In the event of special incidents for which the Contractor is responsible within the meaning of Art. 33 (1) DSGVO in connection with the performance of the commissioned processing for the Client, there shall be no right of refusal. Inspections can only be carried out by agreement within the scope of normal business hours at the Contractor's location without disrupting operations
The Contractor may demand reasonable remuneration for information and support activities. The expenditure for the contractor due to an inspection is generally limited to one day per calendar year.
7. subcontracting agreements with subcontractors / service providers
(a) Selection and right of appeal
The Client grants the Contractor general permission to use further processors within the meaning of Article 28 of the GDPR to fulfil the Agreement. According to the current status, these are hosters and telephone service providers based in the area of application of the GDPR. The other processors currently used are listed in Annex 1. The client agrees to their use.

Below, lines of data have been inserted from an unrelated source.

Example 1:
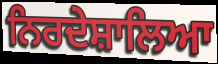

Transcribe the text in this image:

ਨਿਰਦੇਸ਼ਾਲਿਆ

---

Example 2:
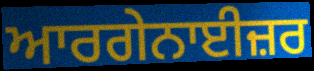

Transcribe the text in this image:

ਆਰਗੇਨਾਈਜ਼ਰ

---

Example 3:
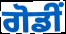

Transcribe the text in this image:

ਗੋਡੀਂ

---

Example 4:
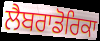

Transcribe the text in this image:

ਲੈਬਰਾਡੋਰਿਕਾ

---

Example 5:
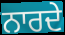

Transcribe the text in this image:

ਨਾਰਦੇ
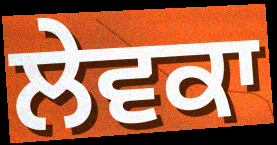
ਲੇਵਕਾ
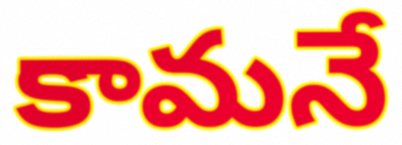
కామనే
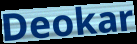
Deokar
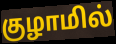
குழாமில்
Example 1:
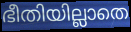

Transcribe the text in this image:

ഭീതിയില്ലാതെ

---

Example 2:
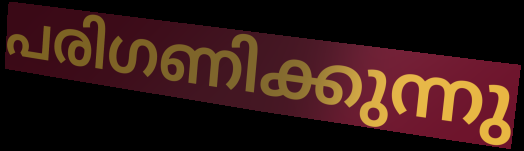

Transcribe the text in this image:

പരിഗണിക്കുന്നു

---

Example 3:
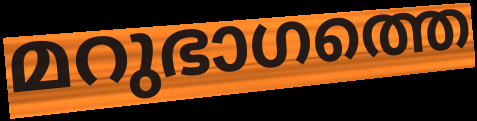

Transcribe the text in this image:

മറുഭാഗത്തെ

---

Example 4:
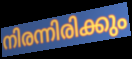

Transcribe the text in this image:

നിരന്നിരിക്കും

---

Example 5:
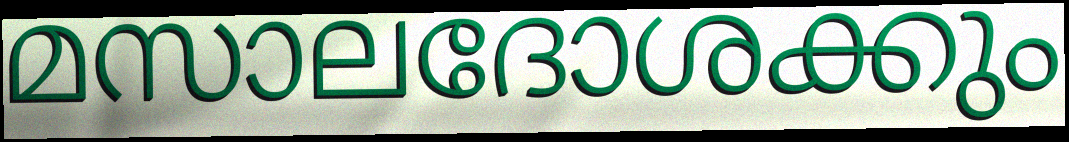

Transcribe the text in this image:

മസാലദോശക്കും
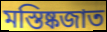
মস্তিষ্কজাত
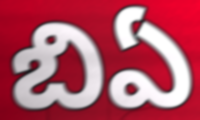
బిఏ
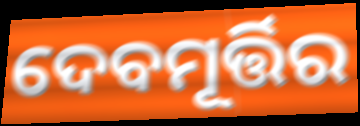
ଦେବମୂର୍ତ୍ତିର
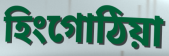
হিংগোঠিয়া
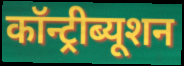
कॉन्ट्रीब्यूशन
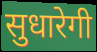
सुधारेगी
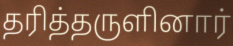
தரித்தருளினார்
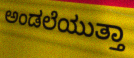
ಅಂಡಲೆಯುತ್ತಾ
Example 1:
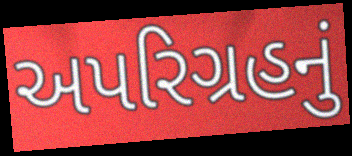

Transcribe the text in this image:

અપરિગ્રહનું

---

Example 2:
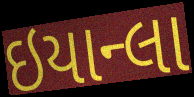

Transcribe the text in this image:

ઇયાન્લા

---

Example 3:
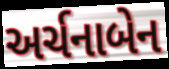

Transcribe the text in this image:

અર્ચનાબેન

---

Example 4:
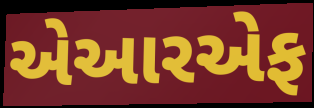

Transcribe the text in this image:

એઆરએફ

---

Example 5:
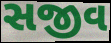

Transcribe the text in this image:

સજીવ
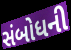
સંબોધની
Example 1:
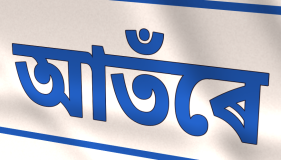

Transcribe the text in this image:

আতঁৰে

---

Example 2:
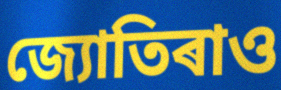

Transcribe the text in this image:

জ্যোতিৰাও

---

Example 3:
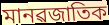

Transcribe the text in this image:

মানৱজাতিক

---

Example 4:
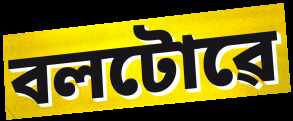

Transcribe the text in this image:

বলটোৱে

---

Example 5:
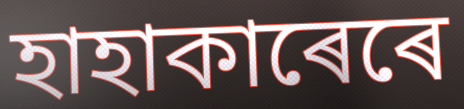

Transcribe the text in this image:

হাহাকাৰেৰে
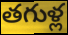
తగుళ్ల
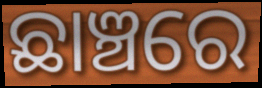
ଛାଞ୍ଚରେ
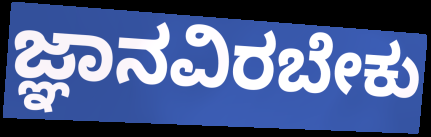
ಜ್ಞಾನವಿರಬೇಕು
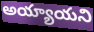
అయ్యాయని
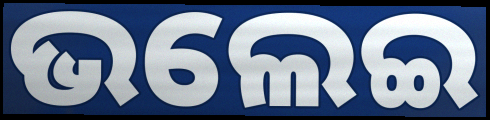
ଭଲେଇ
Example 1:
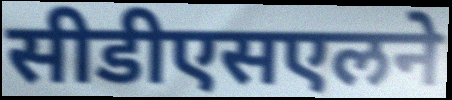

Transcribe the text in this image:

सीडीएसएलने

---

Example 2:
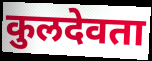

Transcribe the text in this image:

कुलदेवता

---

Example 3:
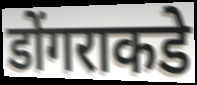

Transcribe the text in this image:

डोंगराकडे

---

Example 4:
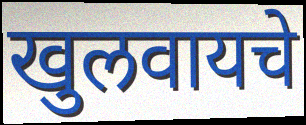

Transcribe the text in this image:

खुलवायचे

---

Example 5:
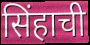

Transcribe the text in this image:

सिंहाची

Other processors are those who provide services that are directly aimed at fulfilling the obligations of the services under the contract. As a rule, these are not: telecommunication services, IT services, or the disposal of data carriers as well as other measures to ensure the confidentiality, availability, integrity and resilience of the personal data, networks, services, data processing equipment and other IT systems. However, the Contractor shall be obliged to enter into appropriate and legally compliant contractual agreements as well as control measures to ensure data protection and data security with regard to the Client's data also in the case of such ancillary services.
The Contractor shall inform the Client in text form if it intends to make a change that is material to the performance of the Agreement or the Contract with regard to the involvement or replacement of further Processors. The Client may object to such changes for an important reason under data protection law. The objection must be submitted in text form without delay.
In the event of an objection, the contractor may remedy or terminate the contract.
(b) Extension of the agreement
The Contractor shall ensure, in the event that further Processors are commissioned, that the obligations arising from the Agreement are of the same nature and are also fulfilled by them in accordance with the scope of services and the possibilities of the Contractor.
The liability provision agreed in the contract together with the annexes shall also apply to claims arising from this agreement and in the internal relationship between the parties for claims of third parties pursuant to Art 82 DSGVO, unless expressly agreed otherwise. The General Terms and Conditions of the Contractor shall apply, in particular § 9 and § 10.
9. contract period, miscellaneous
The agreement begins with the last signature of both parties. It ends with the end of the last contract under between the parties.
The Contractor may amend the Agreement at its reasonable discretion with reasonable notice. The Client shall accept this insofar as the changes are prompted by legal or technical requirements.
The General Terms and Conditions of the Contractor, available at https://www.streampanel.net/kontakt/agb/, shall apply in addition.
In the event of any contradictions in content, the provisions of this agreement on commissioned processing shall take precedence over the provisions of the contract. Should individual parts of this agreement be invalid, this shall not affect the validity of the remaining agreements.